Moreover, the Commission noted that the listing standards required

(1) each product to have a minimum of 13 securities in the underlying portfolio,

(2) that the most heavily weighted component securities could not exceed 25% of the weight of the portfolio, and

(3) that the five most heavily weighted component securities could not exceed 65% of the weight of the portfolio.

As the Commission concluded, [b]y limiting the proposal to broad-based ETFs and TIRs, concerns regarding informational advantages about individual securities are lessened.

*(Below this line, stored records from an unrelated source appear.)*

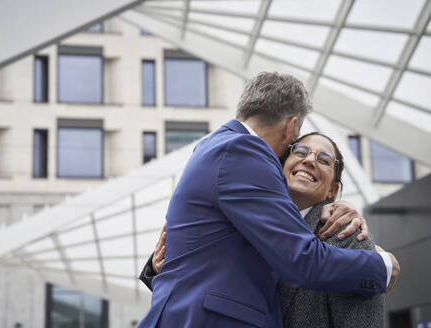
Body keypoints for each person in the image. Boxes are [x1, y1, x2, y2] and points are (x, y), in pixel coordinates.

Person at [137, 72, 398, 328]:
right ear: (289, 127)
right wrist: (383, 265)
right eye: (299, 148)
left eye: (324, 159)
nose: (308, 160)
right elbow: (300, 260)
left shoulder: (346, 232)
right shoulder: (243, 151)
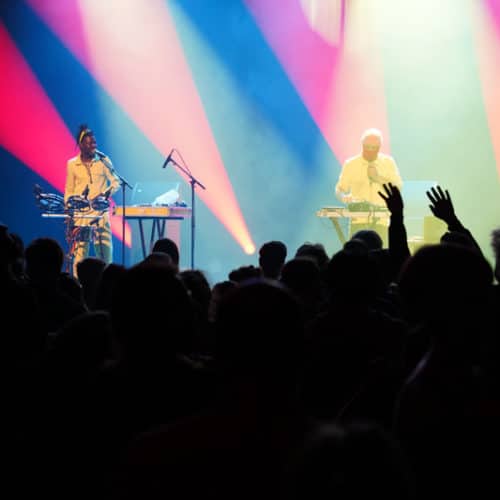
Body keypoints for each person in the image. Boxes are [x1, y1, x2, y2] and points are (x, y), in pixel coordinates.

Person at [64, 125, 120, 276]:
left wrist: (104, 194)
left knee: (105, 254)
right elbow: (69, 190)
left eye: (95, 143)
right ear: (81, 144)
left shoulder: (103, 160)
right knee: (80, 254)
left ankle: (106, 282)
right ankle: (77, 283)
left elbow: (116, 182)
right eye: (90, 143)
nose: (93, 146)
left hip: (100, 215)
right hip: (81, 215)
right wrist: (69, 213)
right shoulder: (72, 164)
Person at [335, 128, 403, 247]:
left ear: (379, 147)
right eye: (367, 147)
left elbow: (397, 187)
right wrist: (343, 197)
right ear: (362, 145)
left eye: (374, 148)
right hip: (358, 220)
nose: (370, 150)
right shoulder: (351, 164)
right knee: (356, 253)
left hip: (381, 220)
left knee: (380, 253)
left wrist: (378, 178)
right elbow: (339, 189)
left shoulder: (388, 163)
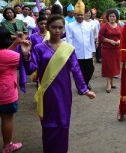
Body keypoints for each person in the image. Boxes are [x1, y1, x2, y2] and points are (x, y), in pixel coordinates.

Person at [20, 15, 96, 153]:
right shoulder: (39, 48)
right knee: (48, 123)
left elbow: (76, 70)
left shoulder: (68, 48)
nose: (57, 30)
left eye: (60, 27)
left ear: (64, 29)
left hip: (64, 91)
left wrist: (84, 90)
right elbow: (31, 69)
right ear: (47, 27)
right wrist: (26, 55)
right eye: (54, 27)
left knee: (63, 122)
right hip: (47, 92)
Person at [0, 26, 23, 153]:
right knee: (7, 119)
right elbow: (26, 60)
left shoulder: (8, 55)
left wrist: (15, 43)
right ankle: (7, 145)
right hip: (6, 93)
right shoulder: (13, 56)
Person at [66, 0, 95, 90]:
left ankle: (84, 84)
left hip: (88, 52)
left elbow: (91, 39)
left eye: (81, 15)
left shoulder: (88, 25)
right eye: (78, 15)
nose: (80, 16)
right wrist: (70, 52)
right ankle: (81, 87)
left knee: (90, 69)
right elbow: (69, 39)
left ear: (84, 15)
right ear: (74, 15)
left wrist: (93, 50)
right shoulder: (70, 26)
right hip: (77, 53)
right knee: (79, 71)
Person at [98, 9, 122, 93]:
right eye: (110, 16)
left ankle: (112, 82)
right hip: (107, 49)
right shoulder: (104, 26)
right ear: (108, 17)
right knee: (108, 66)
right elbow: (100, 36)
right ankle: (108, 84)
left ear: (116, 17)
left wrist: (119, 41)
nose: (112, 18)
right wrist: (110, 41)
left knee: (113, 66)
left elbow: (122, 36)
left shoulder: (119, 25)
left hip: (116, 49)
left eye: (114, 16)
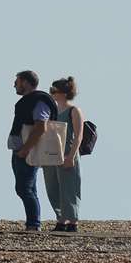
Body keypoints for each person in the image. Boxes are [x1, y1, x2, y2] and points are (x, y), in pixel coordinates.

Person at [7, 70, 56, 232]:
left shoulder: (38, 101)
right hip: (21, 150)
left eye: (17, 81)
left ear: (26, 82)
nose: (14, 84)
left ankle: (34, 225)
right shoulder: (29, 101)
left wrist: (25, 149)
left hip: (27, 152)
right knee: (28, 188)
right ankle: (33, 223)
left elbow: (41, 126)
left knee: (24, 188)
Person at [43, 77, 84, 233]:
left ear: (63, 93)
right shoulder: (52, 111)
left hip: (68, 152)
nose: (51, 93)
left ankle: (72, 220)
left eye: (54, 90)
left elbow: (78, 136)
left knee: (69, 187)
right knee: (53, 187)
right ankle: (60, 218)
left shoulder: (74, 111)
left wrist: (71, 156)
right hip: (53, 153)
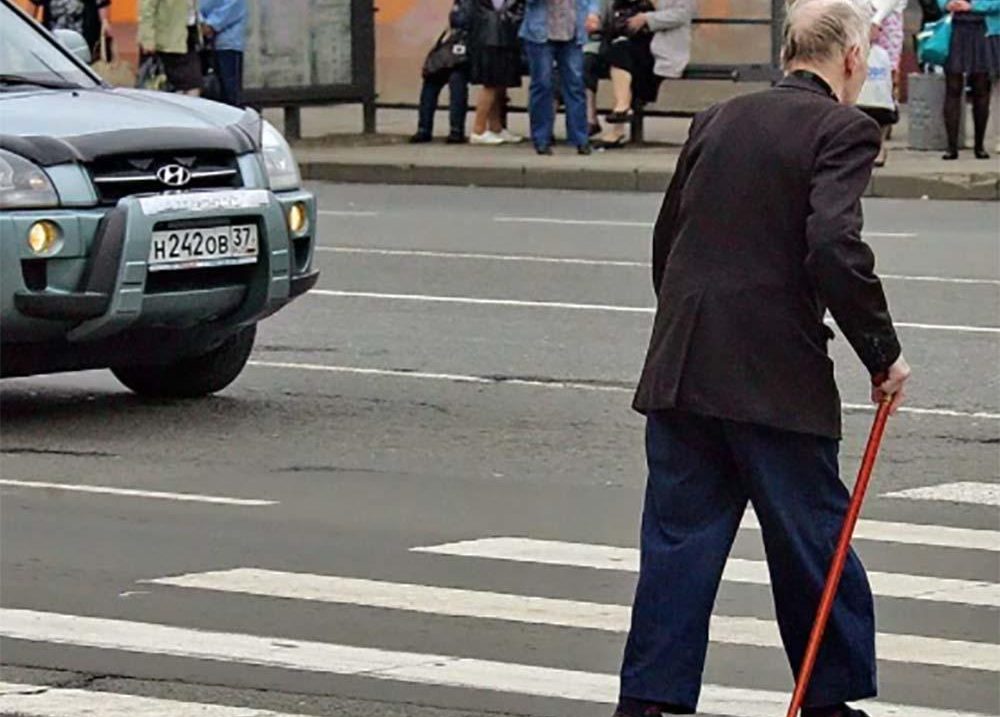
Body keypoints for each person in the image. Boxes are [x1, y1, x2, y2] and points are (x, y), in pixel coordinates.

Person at [615, 0, 911, 714]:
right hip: (777, 379)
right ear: (850, 59)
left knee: (678, 549)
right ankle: (828, 701)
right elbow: (833, 246)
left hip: (684, 369)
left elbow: (669, 241)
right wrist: (882, 354)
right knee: (813, 546)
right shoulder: (843, 129)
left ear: (787, 53)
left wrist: (692, 330)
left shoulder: (716, 118)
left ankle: (650, 703)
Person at [594, 0, 693, 147]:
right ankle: (622, 109)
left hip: (662, 49)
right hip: (634, 42)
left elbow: (682, 14)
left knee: (623, 60)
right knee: (619, 54)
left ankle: (619, 123)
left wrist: (646, 18)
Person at [519, 0, 601, 155]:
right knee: (542, 84)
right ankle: (541, 139)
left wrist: (593, 13)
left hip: (573, 31)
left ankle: (580, 139)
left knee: (576, 85)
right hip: (540, 33)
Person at [939, 0, 1000, 159]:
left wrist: (973, 7)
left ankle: (979, 145)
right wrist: (946, 4)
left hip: (984, 29)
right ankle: (951, 147)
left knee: (981, 88)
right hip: (954, 28)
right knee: (952, 87)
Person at [411, 0, 471, 143]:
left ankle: (424, 129)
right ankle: (456, 130)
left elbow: (458, 19)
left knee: (433, 81)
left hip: (454, 48)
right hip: (464, 50)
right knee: (456, 83)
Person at [467, 0, 525, 145]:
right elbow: (500, 7)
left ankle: (496, 127)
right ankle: (478, 130)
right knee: (491, 84)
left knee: (498, 84)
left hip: (498, 35)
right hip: (492, 36)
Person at [867, 0, 907, 165]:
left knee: (884, 83)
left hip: (888, 19)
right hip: (858, 17)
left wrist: (877, 20)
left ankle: (879, 144)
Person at [139, 0, 202, 96]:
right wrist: (147, 39)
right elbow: (146, 10)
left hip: (188, 35)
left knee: (194, 83)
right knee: (179, 84)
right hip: (167, 39)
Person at [199, 0, 246, 106]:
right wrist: (200, 23)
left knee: (229, 92)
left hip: (227, 44)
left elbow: (231, 8)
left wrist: (209, 25)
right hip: (201, 44)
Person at [32, 0, 111, 58]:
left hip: (84, 43)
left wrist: (105, 24)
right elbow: (31, 11)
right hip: (52, 42)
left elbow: (102, 6)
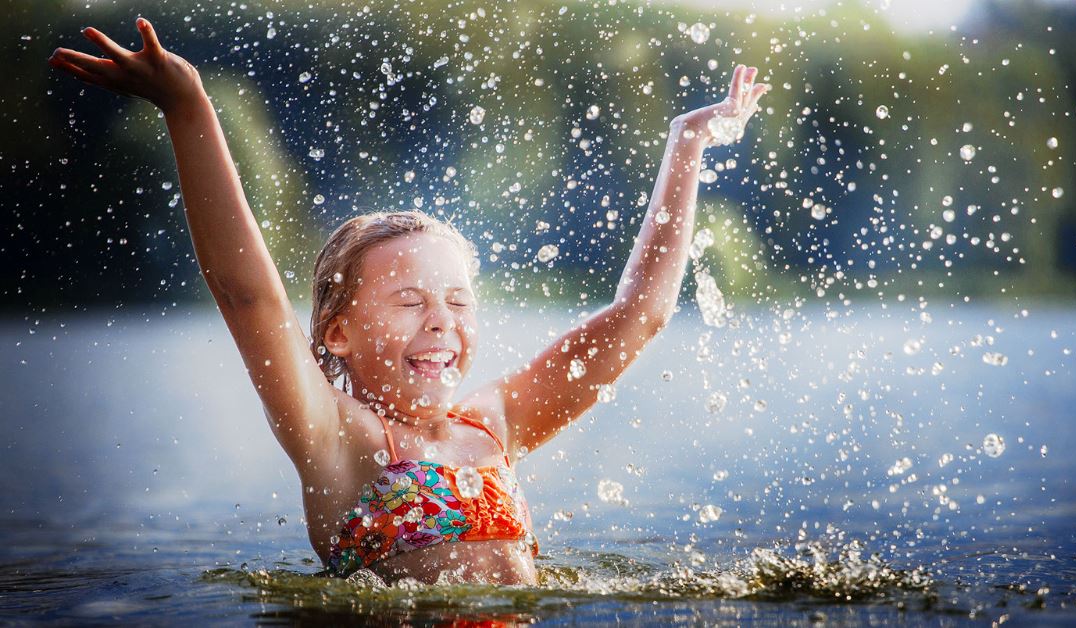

Finally, the Commission noted that the capitalization and liquidity requirements imposed by the listing standards -- for example, the component securities that in the aggregate account for at least 90% of the weight of the portfolio must have a minimum market value of at least $75 million and the component securities representing 90% of the weight of the portfolio each must have a minimum trading volume during each of the last six month of at least 250,000 shares -- “should reduce the likelihood that any market participant has an unfair information advantage about the ETF, TIR, its related options, or its component securities, or that a market participant would not be able to manipulate the prices of the ETFs, TIRs, or their related options.”